There are good incentives to recycle and separate items. Collecting paper and used drinking cans brings some money. The maids (and security personnel) have a good trade collecting these items (and possibly also plastics and bottles) and selling it to 'private' garbage collectors who seem to roam Bangkok's side streets at all times. It is also a common sight in Bangkok to see people actually work the garbage bins to pick out the valuable items. This activity started in earnest after the Asian crisis in 1997 and never subsided, on the contrary. It probably attests to the prevailing rates of poverty in the country, but also to the increased value of recycled goods. So, as a resident of Bangkok, you can take some personal charge, by keeping cans and paper separate from other garbage, and have the local maids take care of it.
A 'garbage' scavenger in our soi (Sukhumvit Road)
Monitoring pollution in Bangkok
You can see daily pollution levels for Bangkok (and Thailand) at the website of Pollution Control Department. Unfortunately no pollution levels seem to be measured along Silom Road or Sukhumvit Road, two areas of interest to foreign visitors. Each time when we visit this site (use the English language links on the right to see the present pollution levels) it looks like things are not looking that bad. Pollution levels are usually measured to be 'moderate'. Our personal impression is that pollution levels have indeed improved when compared to the levels 10 or 15 years ago.

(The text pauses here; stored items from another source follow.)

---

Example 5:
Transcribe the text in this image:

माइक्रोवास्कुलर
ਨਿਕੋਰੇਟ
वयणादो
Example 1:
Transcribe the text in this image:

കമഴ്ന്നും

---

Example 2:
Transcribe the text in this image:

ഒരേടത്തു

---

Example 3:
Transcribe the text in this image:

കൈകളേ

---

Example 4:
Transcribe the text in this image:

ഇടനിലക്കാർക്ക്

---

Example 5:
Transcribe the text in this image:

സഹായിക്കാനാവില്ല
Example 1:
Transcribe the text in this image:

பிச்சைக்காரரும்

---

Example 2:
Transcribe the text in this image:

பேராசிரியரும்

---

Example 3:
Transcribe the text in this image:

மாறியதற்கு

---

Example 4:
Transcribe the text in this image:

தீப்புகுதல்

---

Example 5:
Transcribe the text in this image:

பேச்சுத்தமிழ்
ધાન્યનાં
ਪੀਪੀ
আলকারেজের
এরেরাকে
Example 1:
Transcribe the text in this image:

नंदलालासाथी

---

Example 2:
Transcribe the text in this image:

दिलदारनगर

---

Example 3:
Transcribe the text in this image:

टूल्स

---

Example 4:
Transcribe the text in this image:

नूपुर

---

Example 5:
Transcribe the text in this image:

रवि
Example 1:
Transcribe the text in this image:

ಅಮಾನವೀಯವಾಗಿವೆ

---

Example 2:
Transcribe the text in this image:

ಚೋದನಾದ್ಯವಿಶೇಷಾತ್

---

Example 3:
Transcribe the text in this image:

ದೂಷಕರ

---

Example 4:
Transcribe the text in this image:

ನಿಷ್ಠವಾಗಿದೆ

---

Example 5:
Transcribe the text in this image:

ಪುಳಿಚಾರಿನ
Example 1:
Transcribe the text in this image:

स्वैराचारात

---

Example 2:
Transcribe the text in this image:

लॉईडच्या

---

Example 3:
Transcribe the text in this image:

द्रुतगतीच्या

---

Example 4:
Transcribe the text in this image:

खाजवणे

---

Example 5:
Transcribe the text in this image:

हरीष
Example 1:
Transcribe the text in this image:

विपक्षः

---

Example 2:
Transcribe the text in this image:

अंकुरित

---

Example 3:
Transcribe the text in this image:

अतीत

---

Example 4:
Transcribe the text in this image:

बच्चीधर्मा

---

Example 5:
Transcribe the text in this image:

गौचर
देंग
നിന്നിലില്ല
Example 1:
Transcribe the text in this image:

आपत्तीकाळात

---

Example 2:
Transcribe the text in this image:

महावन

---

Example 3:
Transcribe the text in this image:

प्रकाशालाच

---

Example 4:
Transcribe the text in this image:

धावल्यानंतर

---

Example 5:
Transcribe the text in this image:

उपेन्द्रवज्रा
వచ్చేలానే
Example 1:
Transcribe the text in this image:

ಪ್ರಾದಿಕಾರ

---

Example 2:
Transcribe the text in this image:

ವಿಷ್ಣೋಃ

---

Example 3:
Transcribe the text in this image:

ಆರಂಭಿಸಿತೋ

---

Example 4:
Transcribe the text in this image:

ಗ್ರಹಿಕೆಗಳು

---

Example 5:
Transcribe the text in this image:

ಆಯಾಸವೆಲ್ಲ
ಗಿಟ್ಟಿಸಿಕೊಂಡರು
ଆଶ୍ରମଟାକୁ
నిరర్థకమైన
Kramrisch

One advice, do not linger around below the skytrain platforms. The air is obviously trapped and very foul there, and devices to circulate the air would be very useful.
It's the little things
Environmental concerns are still very minimal or non-existing among Thai consumers, and big shopping malls certainly do not take bold initiatives.
At all possible occasions one is inundated with unnecessary plastic bags. Department stores just recently have started issuing biodegradable plastic bags. They also try to sell reusable bags to customers, and some give minor discounts when you bring your bag (at least at Tops supermarkets).
Besides the obligatory plastic bags, convenience stores and supermarkets will provide you with plastic spoons when you buy a small cup of yoghurt, and straws when you purchase soft drinks or even when you buy beer cans. The default mode is simply giving these items to all customers, so if you are a bit environmentally conscious you have to go around refusing plastic bags and the like every single day.
One example of overly unnecessary 'service' : when you fill a container (plastic) at the salad bar of Siam Paragon's or Emporium's gourmet market, you are provided with paper napkins, and plastic utensils, as if you are going to eat the salad there and then at the supermarket (or do not have the necessary forks and spoons at home).
In conclusion, Bangkok still has a long way to catch up with environmental standards at present common in Western countries.